The Secret Next Door
Book Feature - The Secret Next Door by Rebecca Taylor
HBL Note: How well do you really know your neighbors? That’s the question at the heart of this novel. It’s an interesting question. For me, the answer has changed dramatically depending on where I lived. As a kid, my neighbors were my best friends. In middle school and high school, I knew one or two. In my first few apartments as a married couple, I didn’t know them at all. I couldn’t even tell you what they looked like. In the first place we owned? Well, we got to know them pretty well as we rebuilt after a fire. I became very close friends with one, and she described living in the same building as a sort of sorority house (in the best possible way.)
I’ve been through a lot with my neighbors, but let us hope that we never experience what the neighbors in THE SECRET NEXT DOOR by Rebecca Taylor experienced. Scroll down to read more.
From the publisher:
Alyson Tinsdale is giving her son the childhood she never had: a stable family, a loving home, and a great school in a safe neighborhood.

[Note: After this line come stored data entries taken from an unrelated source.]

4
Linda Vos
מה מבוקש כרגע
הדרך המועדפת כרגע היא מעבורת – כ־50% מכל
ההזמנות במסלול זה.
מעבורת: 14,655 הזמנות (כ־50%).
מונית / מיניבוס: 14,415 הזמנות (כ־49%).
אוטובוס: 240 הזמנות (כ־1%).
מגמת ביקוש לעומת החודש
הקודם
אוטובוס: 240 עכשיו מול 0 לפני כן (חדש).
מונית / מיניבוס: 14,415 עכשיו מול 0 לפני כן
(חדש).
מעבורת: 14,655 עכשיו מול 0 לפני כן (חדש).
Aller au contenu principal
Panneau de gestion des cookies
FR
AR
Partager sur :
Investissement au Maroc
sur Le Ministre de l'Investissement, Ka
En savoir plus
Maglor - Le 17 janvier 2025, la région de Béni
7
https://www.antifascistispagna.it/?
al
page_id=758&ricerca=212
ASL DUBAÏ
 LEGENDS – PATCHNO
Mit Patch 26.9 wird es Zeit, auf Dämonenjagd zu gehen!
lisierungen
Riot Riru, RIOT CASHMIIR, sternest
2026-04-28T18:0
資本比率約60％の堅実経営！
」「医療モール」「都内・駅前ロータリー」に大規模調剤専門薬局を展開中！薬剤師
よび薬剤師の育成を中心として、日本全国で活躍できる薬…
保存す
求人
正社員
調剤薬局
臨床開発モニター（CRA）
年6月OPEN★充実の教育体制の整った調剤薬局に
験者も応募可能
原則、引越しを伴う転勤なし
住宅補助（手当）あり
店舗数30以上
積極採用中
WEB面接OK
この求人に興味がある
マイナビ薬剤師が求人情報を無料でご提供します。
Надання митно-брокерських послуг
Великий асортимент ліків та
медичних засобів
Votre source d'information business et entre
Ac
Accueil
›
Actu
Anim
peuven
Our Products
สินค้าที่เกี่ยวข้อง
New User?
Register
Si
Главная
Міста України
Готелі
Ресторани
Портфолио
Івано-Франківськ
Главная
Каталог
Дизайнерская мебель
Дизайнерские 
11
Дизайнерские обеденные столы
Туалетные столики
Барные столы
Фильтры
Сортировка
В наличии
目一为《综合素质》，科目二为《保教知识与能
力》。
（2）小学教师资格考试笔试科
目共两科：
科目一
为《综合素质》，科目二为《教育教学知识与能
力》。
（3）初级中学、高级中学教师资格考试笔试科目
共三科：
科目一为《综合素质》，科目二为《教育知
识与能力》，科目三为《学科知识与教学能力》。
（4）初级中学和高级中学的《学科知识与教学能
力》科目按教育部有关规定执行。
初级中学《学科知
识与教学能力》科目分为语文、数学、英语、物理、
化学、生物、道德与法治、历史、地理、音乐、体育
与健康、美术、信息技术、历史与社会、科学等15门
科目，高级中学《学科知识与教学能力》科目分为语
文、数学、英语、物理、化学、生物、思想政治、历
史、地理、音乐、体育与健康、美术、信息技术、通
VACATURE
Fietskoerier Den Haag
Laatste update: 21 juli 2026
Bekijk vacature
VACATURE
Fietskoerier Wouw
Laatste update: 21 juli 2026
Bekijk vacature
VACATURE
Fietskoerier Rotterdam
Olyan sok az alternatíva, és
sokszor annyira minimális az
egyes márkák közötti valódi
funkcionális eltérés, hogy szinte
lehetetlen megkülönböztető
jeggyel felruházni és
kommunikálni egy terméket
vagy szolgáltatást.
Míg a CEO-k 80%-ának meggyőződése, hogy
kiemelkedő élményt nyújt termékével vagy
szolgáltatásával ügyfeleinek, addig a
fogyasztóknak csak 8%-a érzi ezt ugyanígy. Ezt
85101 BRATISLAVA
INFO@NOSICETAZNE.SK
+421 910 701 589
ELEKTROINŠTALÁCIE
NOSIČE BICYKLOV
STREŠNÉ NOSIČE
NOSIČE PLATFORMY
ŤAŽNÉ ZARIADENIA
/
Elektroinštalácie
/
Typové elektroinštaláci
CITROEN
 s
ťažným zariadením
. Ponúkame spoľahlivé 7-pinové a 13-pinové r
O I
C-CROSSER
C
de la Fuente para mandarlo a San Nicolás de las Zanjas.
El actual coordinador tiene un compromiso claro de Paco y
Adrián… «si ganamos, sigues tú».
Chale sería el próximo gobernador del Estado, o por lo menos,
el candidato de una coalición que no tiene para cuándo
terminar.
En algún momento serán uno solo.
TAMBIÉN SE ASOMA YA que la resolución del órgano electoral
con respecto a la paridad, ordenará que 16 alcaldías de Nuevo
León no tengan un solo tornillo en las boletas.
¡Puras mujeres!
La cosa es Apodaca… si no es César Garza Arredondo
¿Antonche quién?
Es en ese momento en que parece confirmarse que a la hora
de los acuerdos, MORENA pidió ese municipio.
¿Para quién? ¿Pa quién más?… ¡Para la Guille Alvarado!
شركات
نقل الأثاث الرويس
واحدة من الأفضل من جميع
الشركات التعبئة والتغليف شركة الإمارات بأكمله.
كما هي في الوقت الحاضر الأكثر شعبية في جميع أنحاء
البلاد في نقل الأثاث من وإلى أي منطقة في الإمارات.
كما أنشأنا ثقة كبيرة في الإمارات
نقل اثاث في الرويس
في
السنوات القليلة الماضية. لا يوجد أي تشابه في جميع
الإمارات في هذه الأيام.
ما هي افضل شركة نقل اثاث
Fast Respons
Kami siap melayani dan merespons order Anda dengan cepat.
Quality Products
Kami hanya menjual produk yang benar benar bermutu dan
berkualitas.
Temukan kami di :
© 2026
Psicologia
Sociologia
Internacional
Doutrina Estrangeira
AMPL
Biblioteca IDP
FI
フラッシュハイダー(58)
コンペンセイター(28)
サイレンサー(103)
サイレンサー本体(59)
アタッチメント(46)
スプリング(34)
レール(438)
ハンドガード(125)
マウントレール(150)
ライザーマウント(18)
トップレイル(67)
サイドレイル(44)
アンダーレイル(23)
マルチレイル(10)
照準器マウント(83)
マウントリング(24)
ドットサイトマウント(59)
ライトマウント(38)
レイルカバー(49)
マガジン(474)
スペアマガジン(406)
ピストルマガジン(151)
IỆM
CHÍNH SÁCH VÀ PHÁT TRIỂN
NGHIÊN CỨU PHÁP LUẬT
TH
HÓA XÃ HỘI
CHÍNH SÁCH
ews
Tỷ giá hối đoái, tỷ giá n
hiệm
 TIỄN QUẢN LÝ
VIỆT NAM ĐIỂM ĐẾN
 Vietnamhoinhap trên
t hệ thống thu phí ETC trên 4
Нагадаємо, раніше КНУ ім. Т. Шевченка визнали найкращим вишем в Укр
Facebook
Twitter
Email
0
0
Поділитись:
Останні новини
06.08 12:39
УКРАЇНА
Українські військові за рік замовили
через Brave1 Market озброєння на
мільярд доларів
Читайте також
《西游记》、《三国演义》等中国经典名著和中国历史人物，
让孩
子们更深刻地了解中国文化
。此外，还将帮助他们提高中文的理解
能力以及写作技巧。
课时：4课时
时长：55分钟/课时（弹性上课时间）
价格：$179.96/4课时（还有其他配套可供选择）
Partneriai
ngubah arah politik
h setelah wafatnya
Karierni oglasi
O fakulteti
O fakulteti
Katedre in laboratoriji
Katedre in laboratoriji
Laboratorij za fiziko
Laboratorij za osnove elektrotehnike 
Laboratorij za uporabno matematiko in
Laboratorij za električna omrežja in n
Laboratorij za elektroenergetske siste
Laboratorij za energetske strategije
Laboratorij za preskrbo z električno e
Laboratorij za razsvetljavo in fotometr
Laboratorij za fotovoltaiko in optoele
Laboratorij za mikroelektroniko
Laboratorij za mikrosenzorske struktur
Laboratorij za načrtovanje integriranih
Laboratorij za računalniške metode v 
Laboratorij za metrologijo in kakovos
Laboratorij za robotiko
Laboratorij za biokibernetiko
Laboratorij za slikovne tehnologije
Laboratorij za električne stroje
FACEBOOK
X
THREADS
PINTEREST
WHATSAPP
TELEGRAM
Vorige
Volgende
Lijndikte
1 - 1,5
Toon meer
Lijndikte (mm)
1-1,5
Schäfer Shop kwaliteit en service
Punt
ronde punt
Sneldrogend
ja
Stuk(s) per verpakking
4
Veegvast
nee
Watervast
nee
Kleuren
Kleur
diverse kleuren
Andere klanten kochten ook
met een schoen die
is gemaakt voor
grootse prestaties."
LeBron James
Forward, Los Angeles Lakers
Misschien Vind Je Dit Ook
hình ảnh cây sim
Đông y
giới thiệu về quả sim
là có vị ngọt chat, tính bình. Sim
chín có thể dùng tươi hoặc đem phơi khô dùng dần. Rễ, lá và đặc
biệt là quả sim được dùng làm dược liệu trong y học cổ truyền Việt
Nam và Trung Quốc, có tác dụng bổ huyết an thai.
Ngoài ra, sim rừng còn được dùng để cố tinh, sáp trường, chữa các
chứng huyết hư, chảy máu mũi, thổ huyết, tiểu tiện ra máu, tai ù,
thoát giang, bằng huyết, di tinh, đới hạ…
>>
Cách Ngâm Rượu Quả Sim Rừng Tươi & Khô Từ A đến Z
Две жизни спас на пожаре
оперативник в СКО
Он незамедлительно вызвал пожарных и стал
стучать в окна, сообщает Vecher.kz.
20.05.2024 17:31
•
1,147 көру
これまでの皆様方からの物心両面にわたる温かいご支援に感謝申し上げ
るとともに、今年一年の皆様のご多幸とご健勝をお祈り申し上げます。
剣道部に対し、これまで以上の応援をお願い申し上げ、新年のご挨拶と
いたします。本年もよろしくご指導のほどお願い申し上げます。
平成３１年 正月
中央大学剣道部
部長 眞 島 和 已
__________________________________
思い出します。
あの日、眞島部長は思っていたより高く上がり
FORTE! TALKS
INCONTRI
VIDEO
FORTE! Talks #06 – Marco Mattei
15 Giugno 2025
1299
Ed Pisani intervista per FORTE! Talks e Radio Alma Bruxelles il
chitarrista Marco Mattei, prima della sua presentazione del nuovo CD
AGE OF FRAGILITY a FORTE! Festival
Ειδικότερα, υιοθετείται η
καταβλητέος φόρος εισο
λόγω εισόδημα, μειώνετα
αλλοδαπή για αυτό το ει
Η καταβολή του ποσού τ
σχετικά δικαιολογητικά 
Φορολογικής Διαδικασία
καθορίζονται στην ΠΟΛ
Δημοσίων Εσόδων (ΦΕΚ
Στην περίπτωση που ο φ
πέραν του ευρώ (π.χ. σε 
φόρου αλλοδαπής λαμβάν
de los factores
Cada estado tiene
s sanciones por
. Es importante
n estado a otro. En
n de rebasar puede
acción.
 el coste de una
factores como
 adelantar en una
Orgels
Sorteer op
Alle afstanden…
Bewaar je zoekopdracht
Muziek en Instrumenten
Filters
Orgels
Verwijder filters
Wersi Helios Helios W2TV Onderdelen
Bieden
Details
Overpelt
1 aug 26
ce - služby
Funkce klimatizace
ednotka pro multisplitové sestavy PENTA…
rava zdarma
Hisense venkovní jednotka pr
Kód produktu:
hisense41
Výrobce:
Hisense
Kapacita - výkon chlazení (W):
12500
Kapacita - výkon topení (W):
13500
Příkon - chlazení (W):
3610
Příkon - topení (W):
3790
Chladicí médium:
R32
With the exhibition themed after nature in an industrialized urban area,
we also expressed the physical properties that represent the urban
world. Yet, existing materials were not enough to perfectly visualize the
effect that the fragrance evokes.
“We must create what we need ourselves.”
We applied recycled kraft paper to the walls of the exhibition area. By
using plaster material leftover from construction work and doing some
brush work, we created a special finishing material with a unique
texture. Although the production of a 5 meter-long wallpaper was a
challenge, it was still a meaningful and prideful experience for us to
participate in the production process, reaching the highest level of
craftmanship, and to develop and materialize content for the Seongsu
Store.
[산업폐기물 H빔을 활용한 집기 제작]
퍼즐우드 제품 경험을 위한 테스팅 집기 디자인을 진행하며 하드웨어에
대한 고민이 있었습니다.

Bonnie Sloan is the neighborhood matriarch. With her oldest son headed to Yale, and her youngest starting kindergarten, Bonnie is now pursuing her own long-held political aspirations despite private family struggles.
When the open space behind some of the most expensive homes gets slated for development into an amusement facility, the neighborhood becomes deeply divided. The personal pressures and community conflicts ratchet with every passing day, but it's when a thirteen-year-old is found dead beside the neighborhood lake that simmering tensions boil over into panic.
Gossip flows, lies are exposed, and accusations are made as cracks run through the community's once solid foundations. The neighborhood's faith in exterior appearances is eclipsed by the secrets every house keeps. And as Bonnie and Alyson fight to keep their children safe and their messy personal lives from becoming neighborhood knowledge, it becomes clear that their neighbors might not be who they appear to be.